Ein wichtiges Kapitel ist dann der "Gestalt des Ehrenamtes in der Telefonseelsorge" gewidmet (33-77). Es macht ja, theologisch und kirchlich gesehen, die besondere Prägung der TS aus, daß in ihr zum überwiegenden Teil Menschen tätig sind, die diesen Dienst ehrenamtlich versehen. Das ist keinesfalls nur eine Notlösung, sondern gehört zum Wesen dieser Form von Hilfsangebot. Gerade dort, wo es um Krisenhilfe geht, wird Laien u. U. sogar höhere Kompetenz als professionellen Helfern zuerkannt (44). Die Tatsache, daß hier viele Laien engagiert tätig werden, läßt K. P. Jörns am Ende des Bandes erwägen, ob nicht TS auch als "Gemeinde" (199) verstanden werden könne.

Der Ausbildung für die TS (48 ff.) und Supervision (67 ff.) muß besondere Aufmerksamkeit gewidmet werden. Die Beiträge hierzu (von H. Seidlitz und C. Weiß) vermitteln einen guten Einblick in die Konzepte und Methoden. Deutlich wird, daß es dabei keineswegs nur um therapeutische Techniken und reine Wissensvermittlungen geht, sondern auch um Selbsterfahrung, die für den "Erwerb einer beziehungsfördernden Grundhaltung" (56) unverzichtbar ist.

Am Beispiel zweier Einrichtungen werden dann "Arbeitsweise und Gestalt" einer TS-Stelle (79 ff.) dargestellt, incl. der dazugehörenden Aus- und Fortbildungsaktivitäten für die Mitarbeiterinnen und Mitarbeiter. Ein weiteres Kapitel behandelt die überregionale Organisation der TS in Deutschland (91 ff.) und die Selbstdarstellung der TS in der Öffentlichkeit (105 ff.).

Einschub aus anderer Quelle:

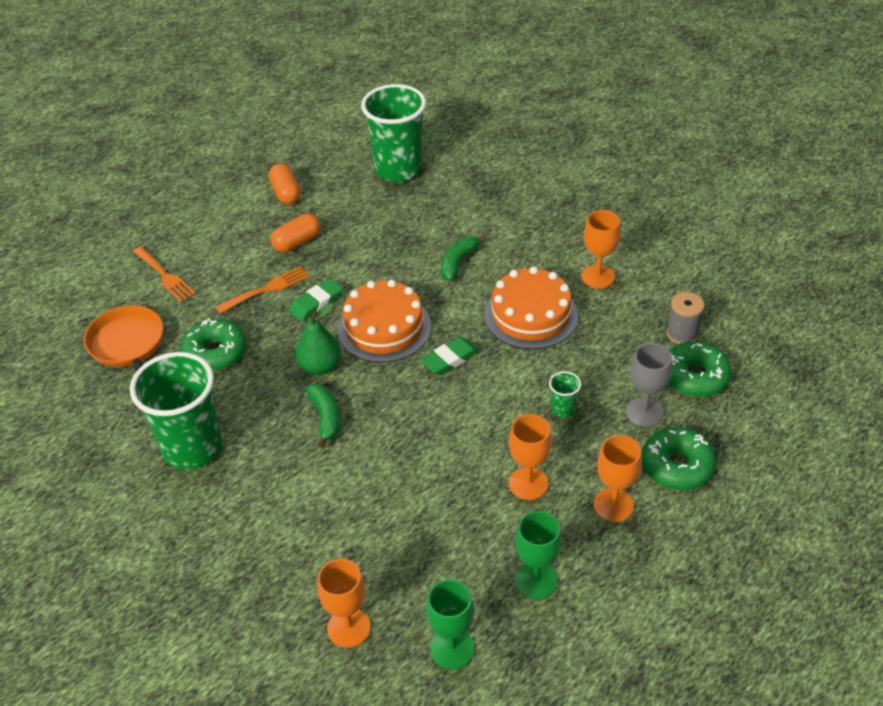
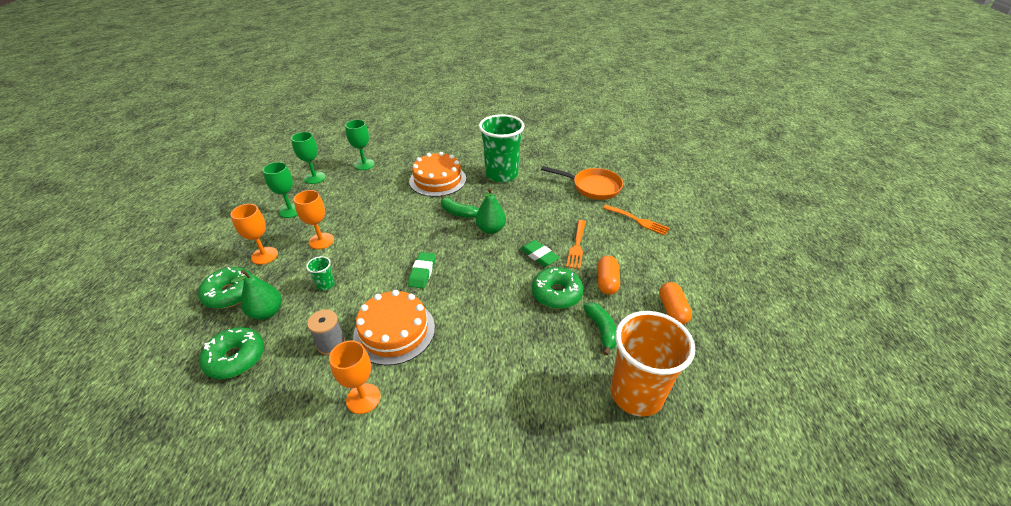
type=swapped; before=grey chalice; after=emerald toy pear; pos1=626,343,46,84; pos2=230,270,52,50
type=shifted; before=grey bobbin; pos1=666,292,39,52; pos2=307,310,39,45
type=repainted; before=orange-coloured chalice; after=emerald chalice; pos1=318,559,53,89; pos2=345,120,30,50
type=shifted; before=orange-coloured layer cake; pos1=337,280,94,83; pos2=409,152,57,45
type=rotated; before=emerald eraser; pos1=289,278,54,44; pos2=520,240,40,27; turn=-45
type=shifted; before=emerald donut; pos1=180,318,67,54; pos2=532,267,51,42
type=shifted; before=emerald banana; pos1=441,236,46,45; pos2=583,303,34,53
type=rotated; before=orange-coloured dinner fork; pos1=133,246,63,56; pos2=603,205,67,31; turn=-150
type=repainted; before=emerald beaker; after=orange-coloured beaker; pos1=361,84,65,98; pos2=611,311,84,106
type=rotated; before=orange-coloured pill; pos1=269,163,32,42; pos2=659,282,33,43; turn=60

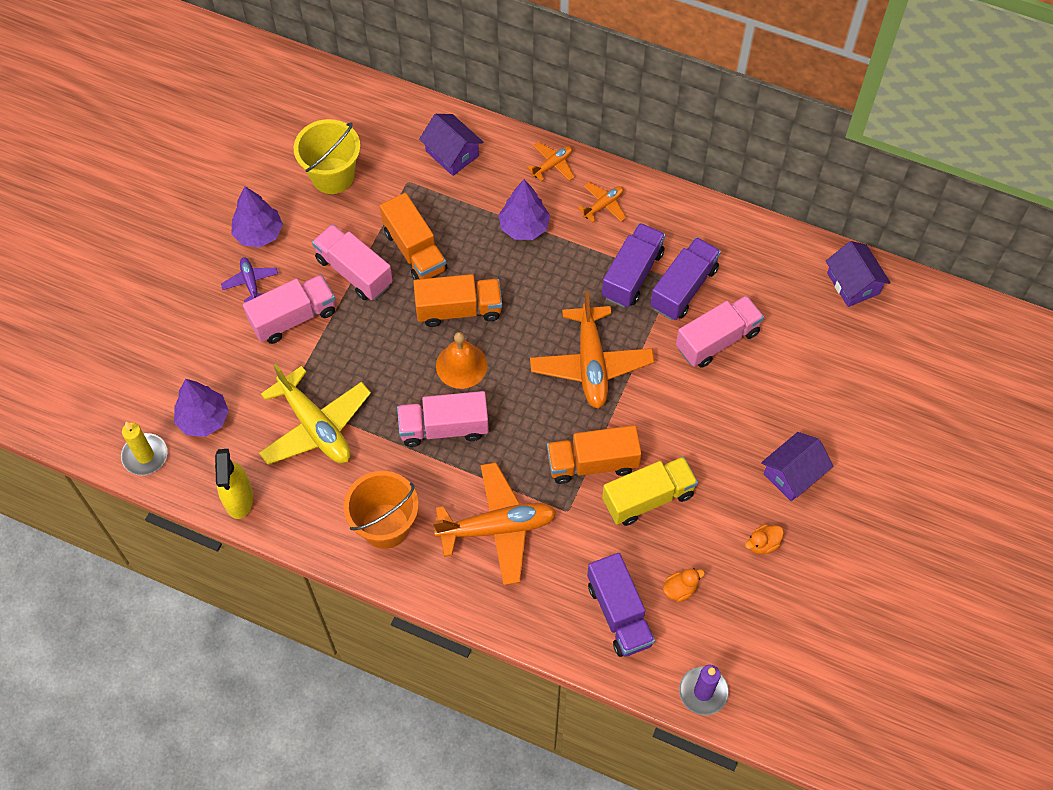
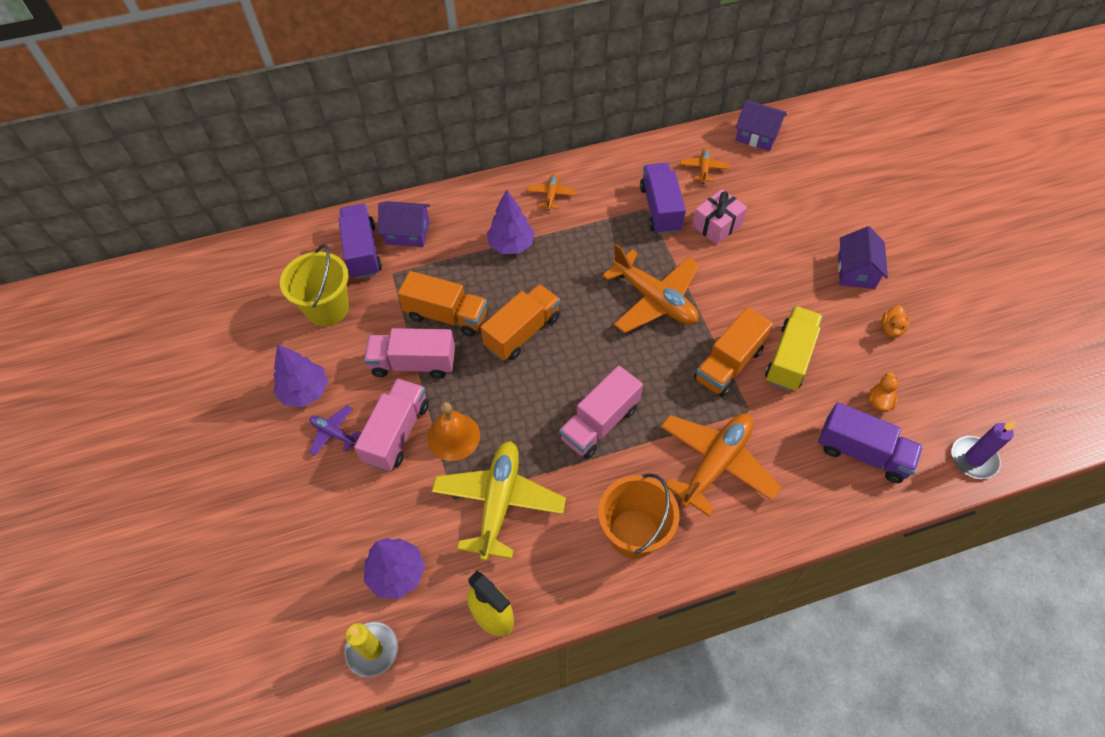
type=shifted; before=purple toy truck; pos1=602,223,63,85; pos2=338,204,44,75
type=shifted; before=orange-coloured hand bell; pos1=436,332,51,57; pos2=427,402,53,59
type=rotated; before=golden toy plane; pos1=259,364,112,101; pos2=432,441,134,120; turn=-90
type=shifted; before=orange-coloured toy plane; pos1=527,142,47,40; pos2=680,148,50,36
type=swapped; before=pink toy truck; after=pink gift; pos1=676,295,88,73; pos2=692,189,55,56

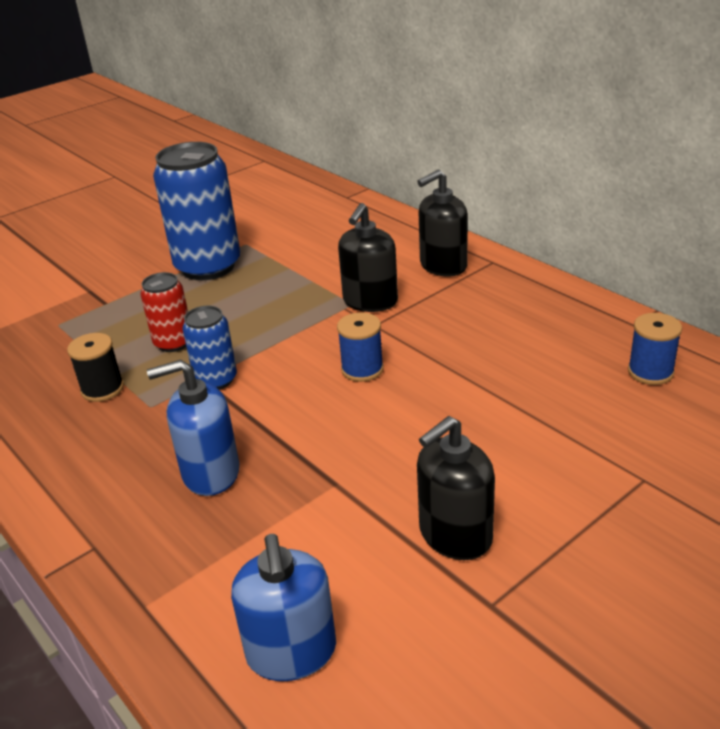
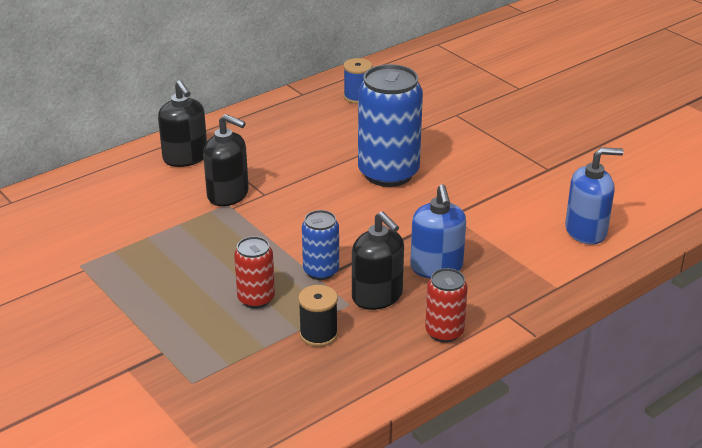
type=shifted; before=jet-black soap dispenser; pos1=417,416,78,144; pos2=352,211,52,99
type=shifted; before=royal blue tin; pos1=153,142,87,138; pos2=358,64,65,123
type=new; after=red tin; pos2=425,268,43,75
type=gone; before=royal blue bobbin; pos1=337,312,47,70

In einem Handbuch der TS darf ein Kapitel über das "Medium Telefon" natürlich nicht fehlen. Immer mehr Menschen haben in Deutschland Telefon, inzwischen auch in Ostdeutschland. Freilich: Für die, die "unterhalb der Armutsgrenze zu leben gezwungen sind, sind die Zugangsmöglichkeiten zur TS... äußerst eingeschränkt" (138). Informiert wird über die Besonderheit der "telefonvermittelten Kommunikation" (125 ff.) wie über neuere Entwicklungen der Telefontechnik (140 ff.). Hier wird der Frage des Persönlichkeitsschutzes besondere Aufmerksamkeit gewidmet. Die neue digitale Technik ermöglicht nachträgliche Identifizierbarkeit der Verbindungen. Es ist deshalb eine unbedingte Forderung der TS, "daß Anrufe bei ihr auf jeden Fall aus Einzelverbindungsnachweisen nicht ersichtlich sein dürfen" (148). Unter der Überschrift "Komplementäre Dienste" wird über Einrichtungen in unmittelbarer Nähe der TS-Stellen informiert, zu denen Anrufer vermittelt werden können: "Krisendienste der Telefonseelsorge" (151 ff.) und die Angebote der "Offenen Tür" (161 ff.).

Welche Bedeutung hat nun TS im "Rahmen der psychosozialen Versorgung"? Dieser Frage widmet sich M. Wolfersdorf mit Hilfe aussagekräftigen empirischen Materials. In seiner Sicht erfüllt die TS eine dreifache Aufgabe: "Angebot von Kommunikation", "nachsorgende Funktion" (z. B. bei Daueranrufern und Anrufern mit psychischen Erkrankungen, die schon in psychiatrischer Behandlung waren) und "Krisenintervention" (185). Auch wenn sich die Gewichte bei den Anrufern verschoben haben, scheint doch die "klassische" Aufgabe der Krisenhilfe nach wie vor ein Grundkennzeichen der TS zu sein.

Der letzte Einzelbeitrag des Handbuches ist dem Verhältnis von TS und Kirche gewidmet (189 ff.). K. P. Jörns hebt hervor, wie durch die TS für die Kirche die "Nachtseite der Wirklichkeit" sichtbar wird und er folgert: "Wenn aber die Telefonseelsorge mit ihrem ’Nachtgesicht’ Kirche und Theologie dazu verhelfen soll, die menschliche Wirklichkeit besser wahrzunehmen und theologische Topoi elementarisieren zu können, so bedarf es dazu auch institutioneller Brücken zwischen beiden." (198)

Das Handbuch wird komplettiert durch ein 20seitiges Glossar "Telefonseelsorge in Stichworten", das für sich allein ein kleines Vademecum für TS-Mitarbeiter sein könnte. Es folgt eine Zeittafel, eine Auswahlbiographie, eine Dokumentation wichtiger Grundlagenpapiere, eine Liste der TS-Stellen in Deutschland, Österreich und der Schweiz (incl. der im Aufbau befindlichen) und schließlich ein Sachindex.

Kurzum, man wird mit allem versorgt, was von einer Publikation dieser Art erwartet werden darf. Hg., Autoren und Verlag gebührt Dank für dieses informative Handbuch.